# [EXERCISE DESCRIPTION]
Output the entries below word for word, stopping once the line containing "0: (21, 206)" is done, and omit each picture.

--

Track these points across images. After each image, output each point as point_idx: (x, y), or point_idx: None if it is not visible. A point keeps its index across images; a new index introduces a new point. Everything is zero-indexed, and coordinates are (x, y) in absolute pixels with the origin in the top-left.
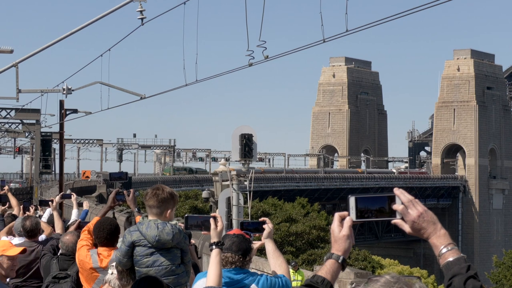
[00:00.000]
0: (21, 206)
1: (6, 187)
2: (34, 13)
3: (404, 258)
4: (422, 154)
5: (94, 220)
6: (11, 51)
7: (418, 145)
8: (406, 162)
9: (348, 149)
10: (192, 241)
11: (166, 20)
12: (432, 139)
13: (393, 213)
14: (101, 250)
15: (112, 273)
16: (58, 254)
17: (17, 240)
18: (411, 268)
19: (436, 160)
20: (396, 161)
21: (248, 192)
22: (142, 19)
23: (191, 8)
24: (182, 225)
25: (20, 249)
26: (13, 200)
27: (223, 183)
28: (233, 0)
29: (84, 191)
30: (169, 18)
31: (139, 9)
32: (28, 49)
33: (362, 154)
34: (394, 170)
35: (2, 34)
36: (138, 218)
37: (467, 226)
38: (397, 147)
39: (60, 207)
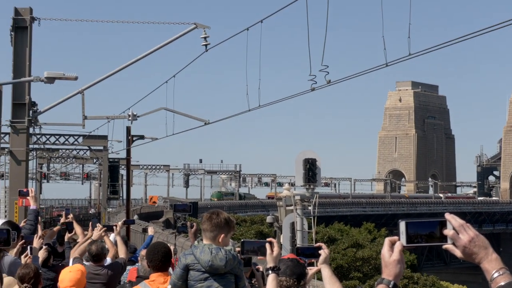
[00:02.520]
0: (90, 223)
1: (70, 215)
2: (100, 41)
3: (473, 283)
4: (491, 178)
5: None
6: (76, 78)
7: (486, 170)
8: (474, 186)
9: (415, 174)
10: (259, 267)
11: (229, 46)
12: (500, 164)
13: (444, 238)
14: (155, 276)
15: None
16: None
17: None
18: None
19: (505, 184)
20: (465, 186)
21: (312, 217)
22: (206, 45)
23: (254, 34)
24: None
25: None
26: (77, 228)
27: (287, 208)
28: (295, 25)
29: (151, 216)
30: (232, 44)
31: (203, 36)
32: (93, 76)
33: (430, 179)
34: (441, 195)
35: (67, 61)
36: None
37: None
38: (465, 172)
39: (127, 233)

--

# [WRITTEN SOLUTION]
Track these points across images. After each image, output each point as point_idx: (x, y), or point_idx: None if it is not visible. A point keeps its index across images; a new index introduces a new point. Everything is zero-indexed, and coordinates are (x, y) in absolute pixels with the origin in the top-left.
[00:00.000]
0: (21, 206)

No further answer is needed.